On Tue, Feb 02, 2016 at 06:43:31PM +0300, Yury Norov wrote:

quoted

Well, I'd like to have some proof by the compiler or linker that nothing
went wrong. Which seems hard if only selected system call defines will be
converted to the new defines.

How can you tell that nothing has been forgotten?

Also, what happens if the prototype of a system call get's changed shortly
after it was merged. We might miss such changes and have bugs.

As for now, there's no such proof, and everything is OK. Syscall ABI
is extremely conservative, and Greg KH, and other people spent a lot
of efforts to keep it that way. This is the only reason for me to not
worry much about it. Modification of syscall ABI is virtually
impossible now, because it breaks binary compatibility. Even addition
of new syscall is very difficult procedure.
(Documentation/adding-syscalls.txt begins with section "System Call
Alternatives".)

Well... during the years a lot of system calls have been added. And we've
also seen last-minute changes or reverts. So I don't share your optimistic
view here :)

See e.g. 485d52768685 ("sys_personality: change sys_personality() to accept
"unsigned int" instead of u_long") would have been a candidate which could
silently break architectures which need compat wrappers.

We can invent some protection, but it will cost us in complexity and/or
runtime delays. Because syscall ABI is so stable, I think it's OK to
review wrappers carefully once, and they will be fine for long time.

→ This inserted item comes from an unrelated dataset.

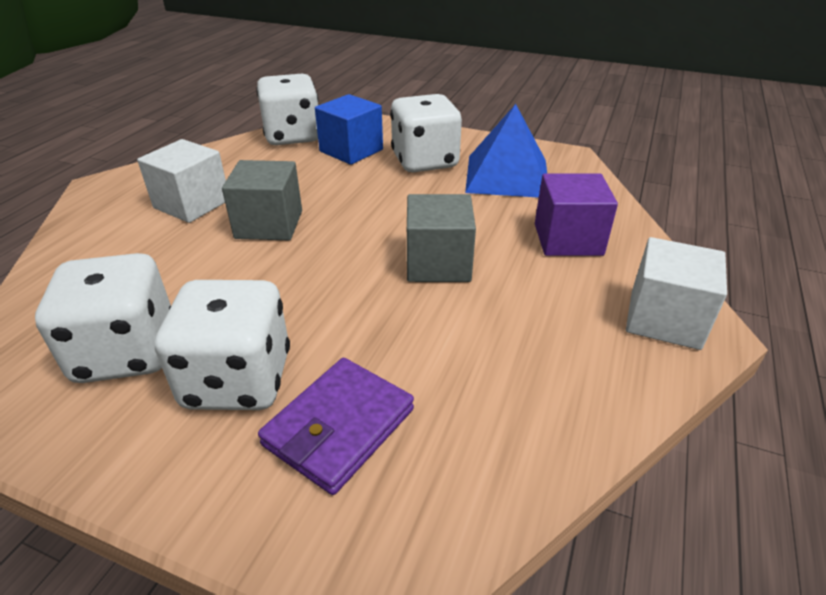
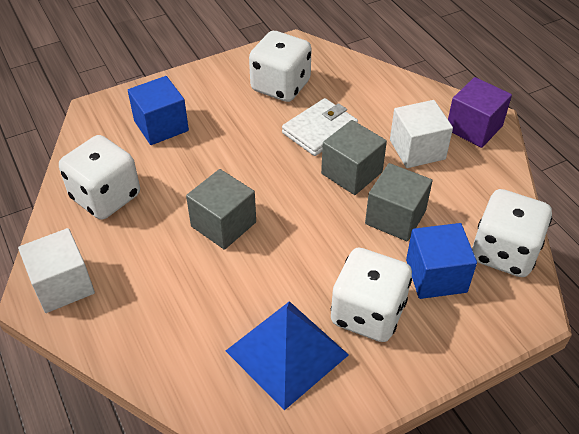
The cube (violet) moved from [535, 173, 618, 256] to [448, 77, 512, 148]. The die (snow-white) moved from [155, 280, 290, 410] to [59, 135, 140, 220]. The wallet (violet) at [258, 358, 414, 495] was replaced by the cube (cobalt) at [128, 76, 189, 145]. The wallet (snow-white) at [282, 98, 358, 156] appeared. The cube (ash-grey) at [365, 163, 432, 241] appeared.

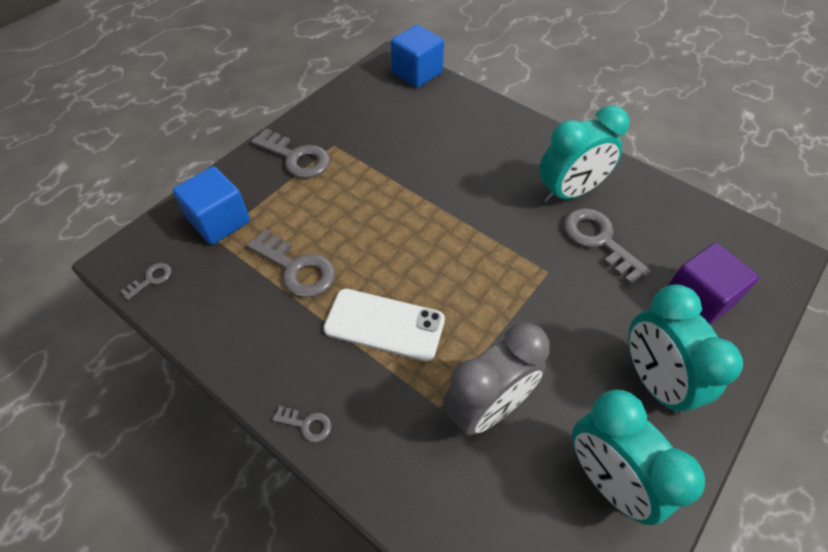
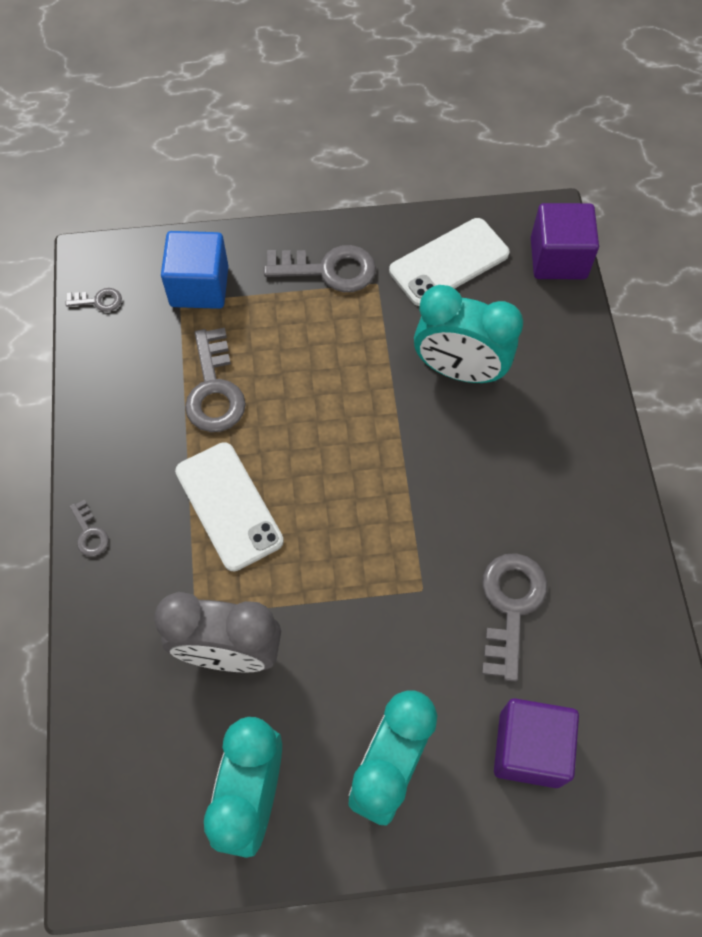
The cube (cobalt) at [391, 25, 444, 88] became the cube (violet) at [531, 203, 599, 279]. The clock (turquoise) moved from [539, 106, 630, 203] to [414, 285, 523, 383]. The latchkey (ash-grey) at [251, 128, 330, 178] turned 75 degrees counterclockwise. The mobile phone (snow-white) at [389, 218, 509, 306] appeared.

Here I don't agree with you. These interfaces are so important that I'd
like to have a waterproof method that these don't break.  If this involves
a couple of superfluous instructions then that's what I'm willing to pay
for it.

quoted

Before doing that I think you should actually revert this patch: my commit
7681df456f97 ("s390/compat: remove superfluous compat wrappers") probably
wasn't a very bright idea :)

This patch is OK for me. pid_t, uid_t, gid_t, unsigned and signed int
types are all 32-bit both on LP64 and ILP32. Normally, compiler should
care about top halves... Did I miss something?

The patch was correct when writing it, but e.g. a patch like named above
would introduce a possible bug which would go in unnoticed.
The only thing we save is a _single_ unconditional branch here. I'd say
that's well worth it if you get a (hopefully) always bug free sign and zero
extension infrastructure in return.

I don't know much about s390 specifics. Maybe because of that I do not
understand completely your worries. I'm OK with both 1st and 2nd
version, but I'd choose 2nd one because it allows inlines, and we
don't need the compat_wrapper.c.

It would be only nicer if we can guarentee correctness all the time. That
being said I'm about to revert my own commit :)

So if you want to go without compat_wrapper.c then we should have a
solution which will do the right thing all the time without that a system
call author has to know about the sign and zero extension issue some
architectures face. It _will_ go wrong.